Izquierda Unida Aragón participará en la manifestación convocada este sábado, 15 de octubre, en Zaragoza, contra la firma del Acuerdo Económico y Comercial Global (AECG-CETA) entre Canadá y la UE y del Acuerdo de libre comercio e inversiones entre ambos, conocido como TTIP. Una movilización que partirá a las siete de la tarde desde la plaza Paraíso y que está organizada como culmen de los actos programados en la campaña “No al TTIP” desde el pasado 8 de octubre y que tienen el objetivo de que el actual Gobierno en funciones no dé luz verde a la aprobación del tratado comercial y financiero entre la Unión Europea y Canadá, el CETA, en la cumbre que se celebrará en Luxemburgo el próximo 18 de octubre.

Desde la campaña ‘No al TTIP’, de la que Izquierda Unida forma parte junto a sindicatos, fuerzas políticas y organizaciones sociales de diferentes ámbitos, exigen la suspensión de los mal llamados acuerdos de librecomercio e inversiones, como el acuerdo entre la Unión Europea y Canadá, llamado CETA, o el ya conocido TTIP, que se negocia con EEUU.

“Estamos convencidos de que para promover una sociedad igualitaria y respetuosa de los derechos de las personas y el medio ambiente es imprescindible replantear el sistema de comercio global que, a día de hoy, únicamente favorece la concentración del poder en manos de unas pocas multinacionales”, señala el Coordinador General de IU Aragón, Adolfo Barrena, quien hace un llamamiento a la participación masiva en esta movilización.

Acuerdo negativo para Aragón

“El acuerdo afectará a las normativas en materia de agricultura, ganadería, servicios públicos, derechos de los consumidores o salud pública, todas ellas áreas en las que los Estados miembros tienen competencia”, advierte la portavoz de IU en las Cortes de Aragón, Patricia Luquin, quien presentará en el Pleno de la próxima semana una proposición no de ley con el objetivo de trasladar esta reivindicación a propuesta de la Plataforma “No al TTIP”, de la que forma parte.

De firmarse el acuerdo, éste podría restringir la capacidad de los gobiernos autonómicos para apoyar a los proveedores locales y sin fines de lucro y provocar la externalización de puestos de trabajo del sector público a empresas privadas.
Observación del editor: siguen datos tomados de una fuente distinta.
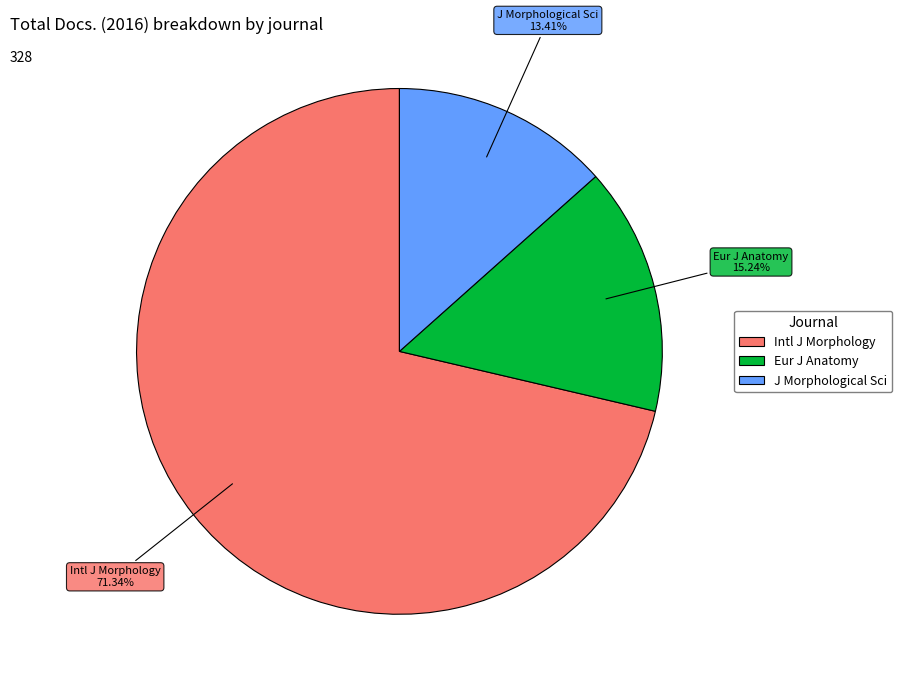

Is there any slice that represents more than half of the pie?

Yes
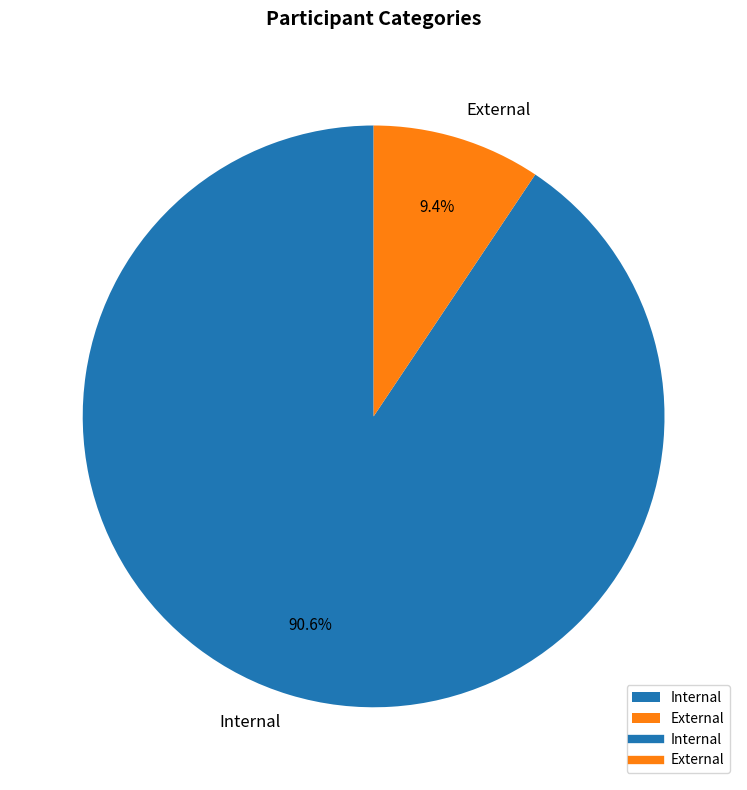

To the nearest percent, what is the difference between the largest and smallest slice percentages?

81%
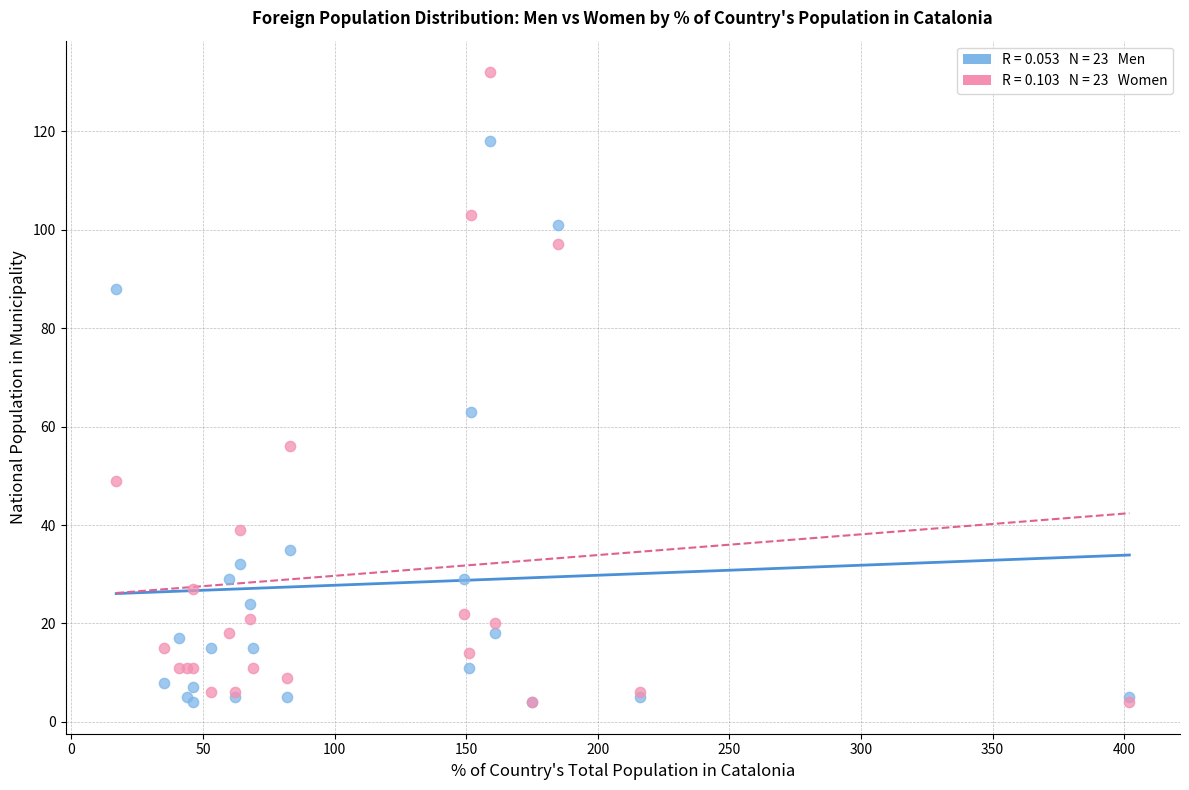

Across all series, what Y value is closest to 68?

63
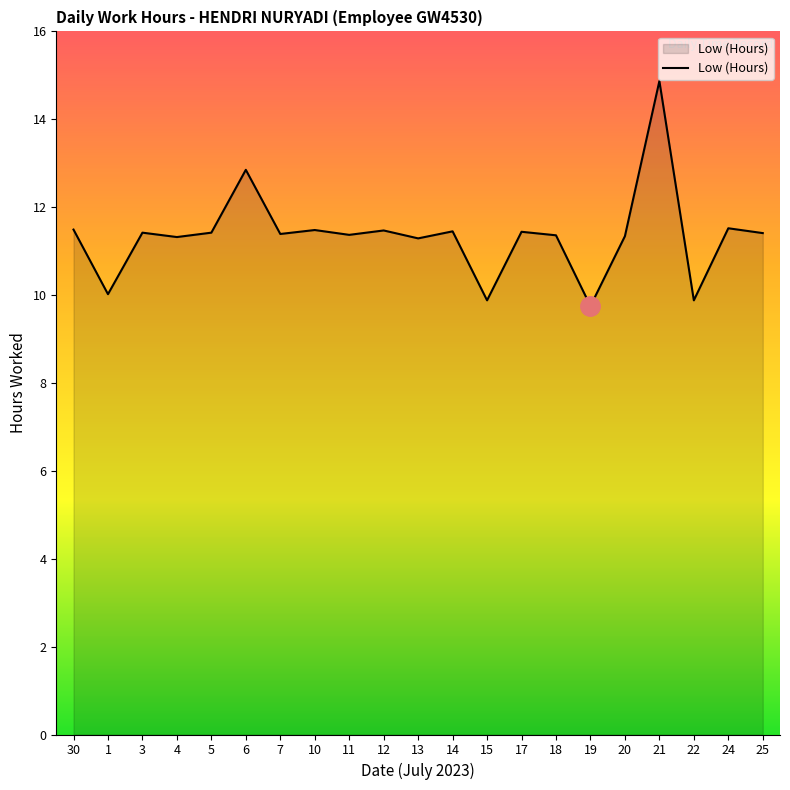

What is the sum of the values at 10 and 6?

24.3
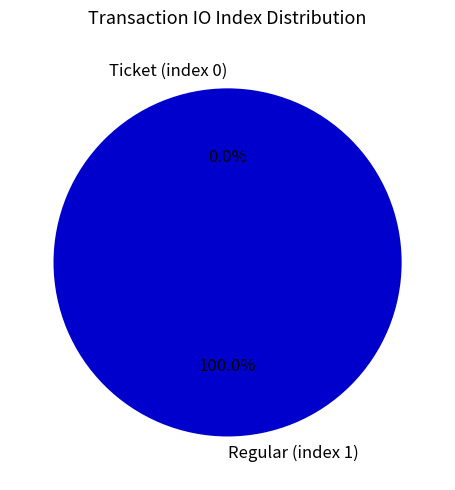

Which slice is the largest?

Regular (index 1)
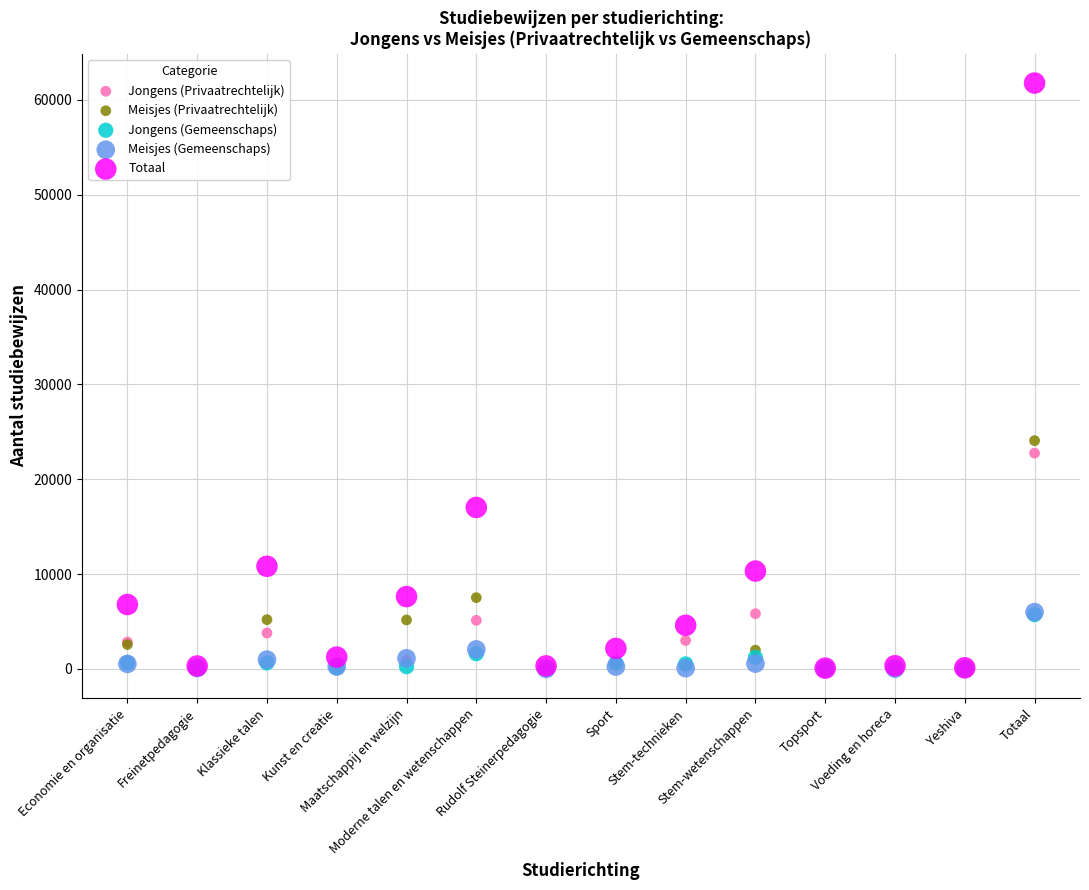

Across all series, what Y value is closest to 30883?

24067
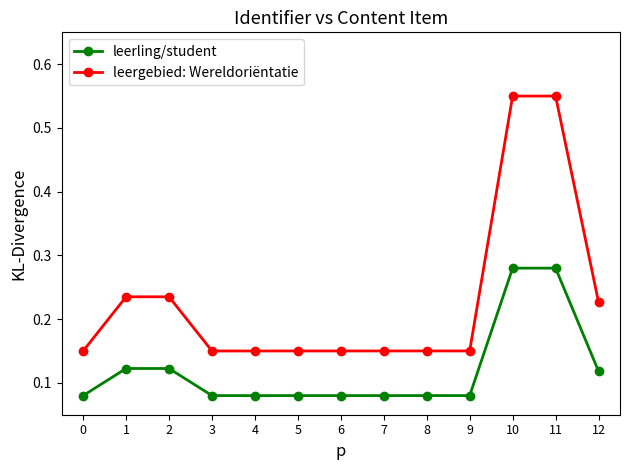

What is the sum of all leerling/student values?

1.6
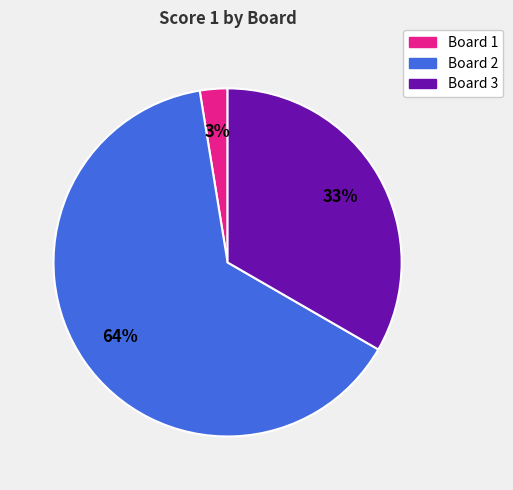

How many slices are in this pie chart?

3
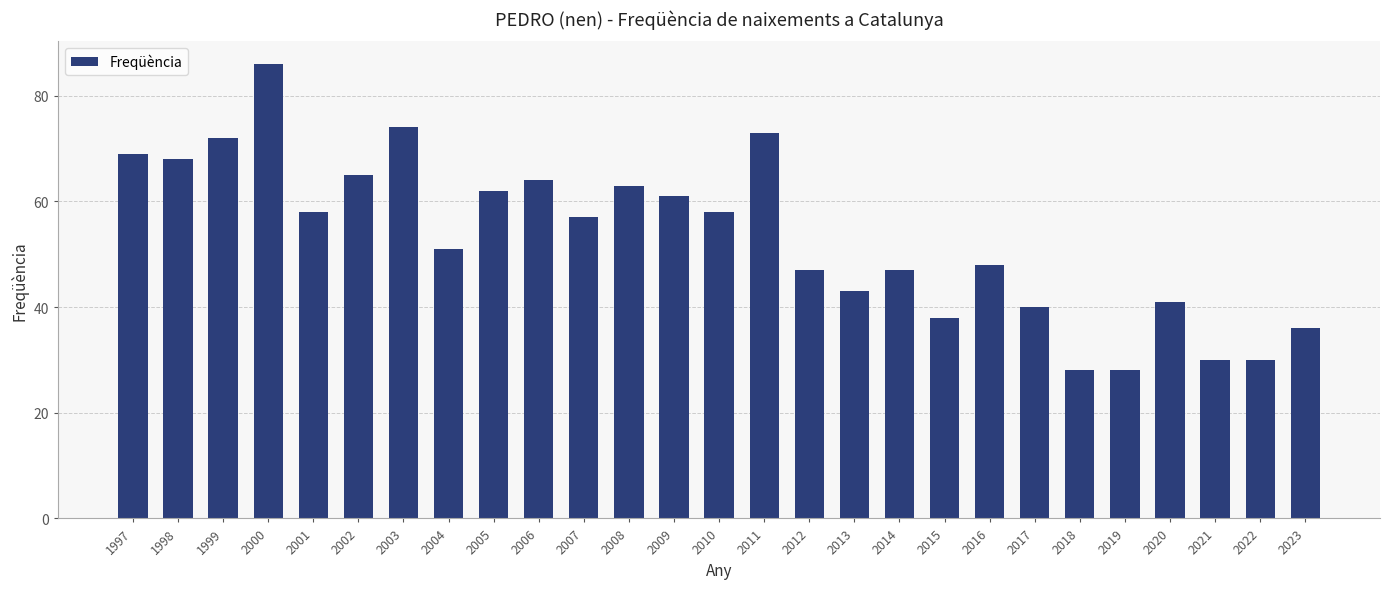

Is it true that the value at 2022 is 52?

False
Además, en el documento hay un conjunto de regulaciones transversales relativas a los principios básicos de acceso a los mercados y no discriminación y que podrían afectan negativamente a las políticas públicas y el derecho a regular del Gobierno de Aragón y de las autoridades provinciales y municipales.

También los servicios públicos se verán seriamente afectados ya que el CETA no los excluye y, teniendo en cuenta que al menos 11 Estados miembros de la UE (entre ellos España) se han comprometido a liberalizar los servicios de cuidados a largo plazo, como la atención residencial para la tercera edad, “tales compromisos podrían colisionar con medidas de las Cortes de Aragón para proteger el sector de salud y de atención social a largo plazo”, denuncia.

Para IU, tanto las Cortes de Aragón como el Gobierno deben velar para que el comercio internacional sea respetuoso con el desarrollo humano y, en particular, cumpla con las normas y pactos internacionales de los derechos humanos, los derechos laborales, derechos sociales y normas medioambientales vinculantes, así como que cumpla con la protección y promoción de la diversidad cultural y el rechazo a la inclusión en acuerdos internacionales de cualquier cláusula de arbitraje privado que menoscabe el respeto de las soberanías nacionales y regionales.

“Que el CETA se apruebe por imposición no parece la idea más sensata teniendo en cuenta el impulso que está tomando la extrema derecha en Europa”, concluye Luquin para alertar que este “impulso se va a ver multiplicado por el Brexit”.